While SFPD General Order 5.05 precludes SFPD from pursuing 852 for property crimes, subsection (IV)(1)(a) allows SFPD to pursue someone “suspected of a violent felony.” Thus, while I agree that car break-ins are technically a property crime, I also believe that 852 crews should be pursued under the criteria of subsection (IV)(1)(a) because there is a 90% probability, they are violent criminals in possession of guns.
For 2019, in California there were 8,822 police chases that killed 14 innocents. Those are too many wasted lives. But starting with Ryniqueka and Jamari, how many victims and innocents have unnecessarily lost their lives because of DA Boudin’s and other social justice DA’s policies to not incarcerate violent criminals and their stray bullets? Similarly, we have accepted at least two-dozen Tesla autopilot deaths in the name of progress. Thus, we accept the tradeoff of deaths caused by the social justice experiment and by Tesla’s R&D, but no one has the courage to accept a lower set of probabilities to remove the violent criminals’ guns off our streets.

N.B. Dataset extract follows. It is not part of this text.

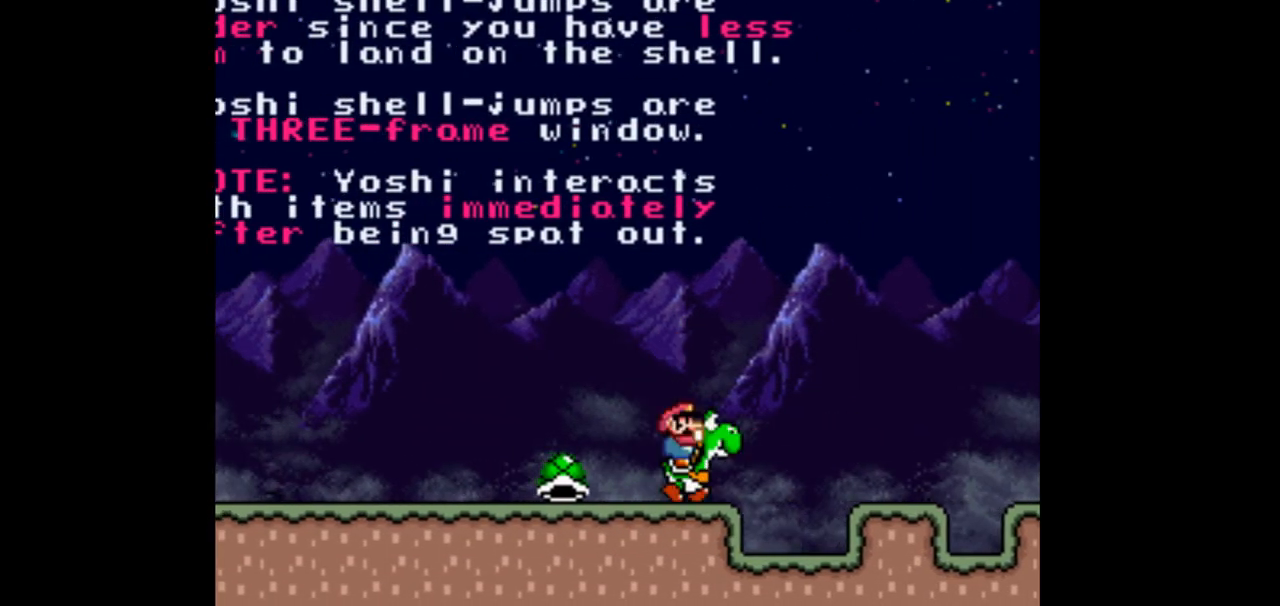
{"buttons": ["Y", "DPAD_RIGHT"], "events": [[67, "DPAD_LEFT", "down"], [67, "Y", "up"], [167, "Y", "down"], [200, "DPAD_LEFT", "up"], [467, "DPAD_RIGHT", "down"]]}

SFPD’s blanket exclusion of pursuits is just an invitation to 852 crews that there are no consequences to fleeing. At a minimum, SFPD must allow officers to pursue these vehicles sporadically to at least keep the 852 crews guessing. Replace the SFPD supervisors’ fear with an algorithm to determine when SFPD can chase an 852 crew. Or, purchase a helicopter to follow the fleeing 852 crews from the sky. (There’s no way a third SFPD helicopter will crash.[vi]) But try something!
[i] Because the break-in crew used “force” to complete the theft, SFPD characterized this as a robbery and not a vanilla auto break-in.
[ii] From SFPD Compstat. With auto break-ins climbing in 2017, Mayor Ed Lee directed all citizens’ auto break-in calls, that weren’t immediately in progress, to be handled by 3-1-1. At the 3-1-1 number, victims were advised to make a report online. This head-in-the-sand approach had the effect of removing SFPD from the equation and creating a technological hurdle (yet another password) for the victims to negotiate, which discouraged them from reporting the break-in, which reduced the “reported” auto break-ins.
Auto break-ins compose approximately 50% of the reported annual property crimes in San Francisco. SFPD’s removal from the process created a soundbite boom for the Chesa Boudin’s and Dean Preston’s to mislead the public that SFPD has a low rate of solving crimes. Yet, SFPD was not even privy to these crimes, which is like blaming your spouse for returning home with empty grocery bags because the family credit card was compromised and rejected by the store.